Though the cannabis-using patients did experience less-pronounced improvement in symptoms, in this study the researchers did not find statistically significant differences in global functioning outcome measures or in the number of days hospitalized; this may be due to the relatively small number of subjects in the study, Rais and colleagues wrote.

However, the longitudinal study advances the understanding of cannabis and its relationship to brain changes and underscores the importance of drug counseling for patients with schizophrenia. Previous links between brain volume and cannabis use in schizophrenia patients either have been indirect or have relied on measurements at only one point.

"Our results underline the importance of making a maximal effort to persuade patients with schizophrenia to stop using cannabis and warn young people in general for the possible risks associated with its use," Rais said.

In the study, 51 patients with first-episode schizophrenia and 31 comparison subjects without schizophrenia were recruited from the First-Episode Schizophrenia Research Program at the University Medical Center Utrecht. The comparison subjects did not use any illicit substances before or during the study.

◆ ◆ ◆

> Task requirements:
Write the next part of the passage about cannabis use and brain changes in schizophrenia, picking up right after its final sentence. The records are from a separate source.

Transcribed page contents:
◆ ◆ ◆

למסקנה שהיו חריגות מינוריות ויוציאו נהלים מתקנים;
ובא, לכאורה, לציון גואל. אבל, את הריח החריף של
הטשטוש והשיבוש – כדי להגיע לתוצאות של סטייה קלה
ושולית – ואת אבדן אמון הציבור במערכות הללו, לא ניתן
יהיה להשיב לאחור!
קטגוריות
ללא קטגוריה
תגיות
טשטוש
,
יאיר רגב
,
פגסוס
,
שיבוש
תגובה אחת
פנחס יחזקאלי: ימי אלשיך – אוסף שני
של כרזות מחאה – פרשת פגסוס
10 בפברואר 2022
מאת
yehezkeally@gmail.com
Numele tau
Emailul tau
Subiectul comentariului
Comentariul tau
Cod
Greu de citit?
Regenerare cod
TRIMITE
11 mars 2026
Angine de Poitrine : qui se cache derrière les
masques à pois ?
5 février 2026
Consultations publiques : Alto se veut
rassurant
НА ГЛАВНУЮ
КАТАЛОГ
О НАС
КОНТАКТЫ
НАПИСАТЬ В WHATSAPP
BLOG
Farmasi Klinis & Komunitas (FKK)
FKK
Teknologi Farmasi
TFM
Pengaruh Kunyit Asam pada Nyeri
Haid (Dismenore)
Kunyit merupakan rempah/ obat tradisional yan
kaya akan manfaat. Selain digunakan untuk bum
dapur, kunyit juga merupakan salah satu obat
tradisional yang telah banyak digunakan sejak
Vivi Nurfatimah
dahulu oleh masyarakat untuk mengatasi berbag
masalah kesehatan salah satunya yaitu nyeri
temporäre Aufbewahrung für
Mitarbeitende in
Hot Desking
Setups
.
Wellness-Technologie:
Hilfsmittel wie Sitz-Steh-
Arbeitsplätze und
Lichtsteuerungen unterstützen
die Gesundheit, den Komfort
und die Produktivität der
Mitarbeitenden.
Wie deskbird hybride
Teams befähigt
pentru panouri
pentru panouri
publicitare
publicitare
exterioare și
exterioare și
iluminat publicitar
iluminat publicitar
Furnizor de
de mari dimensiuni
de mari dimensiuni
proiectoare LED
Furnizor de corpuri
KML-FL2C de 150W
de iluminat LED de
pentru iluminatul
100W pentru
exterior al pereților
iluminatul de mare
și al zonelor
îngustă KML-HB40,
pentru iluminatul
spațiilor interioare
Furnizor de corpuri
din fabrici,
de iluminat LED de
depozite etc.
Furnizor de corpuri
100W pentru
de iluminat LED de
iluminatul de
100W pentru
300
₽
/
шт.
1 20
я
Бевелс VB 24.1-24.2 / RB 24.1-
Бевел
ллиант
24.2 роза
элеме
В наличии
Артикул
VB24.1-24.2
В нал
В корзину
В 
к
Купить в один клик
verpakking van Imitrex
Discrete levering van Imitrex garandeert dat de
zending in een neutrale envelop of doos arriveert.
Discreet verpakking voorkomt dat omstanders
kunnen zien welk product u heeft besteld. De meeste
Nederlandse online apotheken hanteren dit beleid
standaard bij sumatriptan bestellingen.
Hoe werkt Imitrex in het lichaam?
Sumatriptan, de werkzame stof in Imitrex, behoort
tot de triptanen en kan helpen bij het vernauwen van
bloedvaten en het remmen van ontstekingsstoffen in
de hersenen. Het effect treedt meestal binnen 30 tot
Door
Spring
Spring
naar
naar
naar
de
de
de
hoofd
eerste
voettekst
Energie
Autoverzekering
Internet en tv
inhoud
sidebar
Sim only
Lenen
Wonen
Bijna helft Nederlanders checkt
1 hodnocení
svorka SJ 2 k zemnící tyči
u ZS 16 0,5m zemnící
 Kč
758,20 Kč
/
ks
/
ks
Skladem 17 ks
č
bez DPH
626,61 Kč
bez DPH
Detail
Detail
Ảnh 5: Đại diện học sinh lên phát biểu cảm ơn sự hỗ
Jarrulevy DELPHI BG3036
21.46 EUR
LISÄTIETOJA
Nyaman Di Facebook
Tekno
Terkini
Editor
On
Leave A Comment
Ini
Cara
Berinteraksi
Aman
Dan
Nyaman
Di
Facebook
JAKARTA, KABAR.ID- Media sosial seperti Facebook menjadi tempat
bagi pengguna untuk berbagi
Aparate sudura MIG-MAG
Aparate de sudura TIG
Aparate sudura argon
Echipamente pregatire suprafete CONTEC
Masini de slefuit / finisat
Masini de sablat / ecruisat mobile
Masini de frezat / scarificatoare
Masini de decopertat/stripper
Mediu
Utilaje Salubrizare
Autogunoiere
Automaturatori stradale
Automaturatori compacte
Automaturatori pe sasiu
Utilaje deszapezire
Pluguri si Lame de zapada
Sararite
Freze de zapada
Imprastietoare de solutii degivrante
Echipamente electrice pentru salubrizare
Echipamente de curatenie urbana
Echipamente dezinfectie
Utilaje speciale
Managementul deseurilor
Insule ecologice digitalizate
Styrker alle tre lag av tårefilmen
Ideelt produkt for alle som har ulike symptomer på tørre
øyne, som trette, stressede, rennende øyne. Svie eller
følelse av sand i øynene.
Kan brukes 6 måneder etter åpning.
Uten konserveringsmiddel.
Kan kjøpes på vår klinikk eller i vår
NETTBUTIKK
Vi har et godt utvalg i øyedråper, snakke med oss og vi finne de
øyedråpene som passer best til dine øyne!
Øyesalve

◆ ◆ ◆

> Written response:
The cohort was followed for five years to examine the relationship between brain morphology, the use of cannabis, and outcome. Patients with a lifetime diagnosis of abuse or dependence of a substance other than cannabis or nicotine were excluded.

At baseline, severity of illness was measured with the Positive and Negative Syndrome Scale. Drug use was assessed with the Composite International Diagnostic Interview, and the information provided by the patient was confirmed by a relative. Random urine toxicology tests were performed throughout the study.

The researchers also assessed the number of days spent in the hospital over the five-year period for all patients, and every patient was monitored carefully for the amount and type of medication prescribed.

During the study, 19 patients used only cannabis and no other illicit drugs, and 32 patients did not use any illicit drugs.

At the end of the five years, schizophrenia patients showed a larger decrease in gray matter volume over time than healthy subjects, and this decrement in gray matter volume was significantly more pronounced in the patients who continued to use cannabis. Moreover, the differences could not be attributed to outcome or baseline characteristics, the researchers wrote.

The cannabis-using group also showed less improvement in positive and negative symptoms over the five-year period, though this slower improvement did not translate into a statistically significant difference in functional outcome.

The cannabis-using group also showed more pronounced increases in lateral and third ventricle volumes than healthy subjects and patients who did not use cannabis.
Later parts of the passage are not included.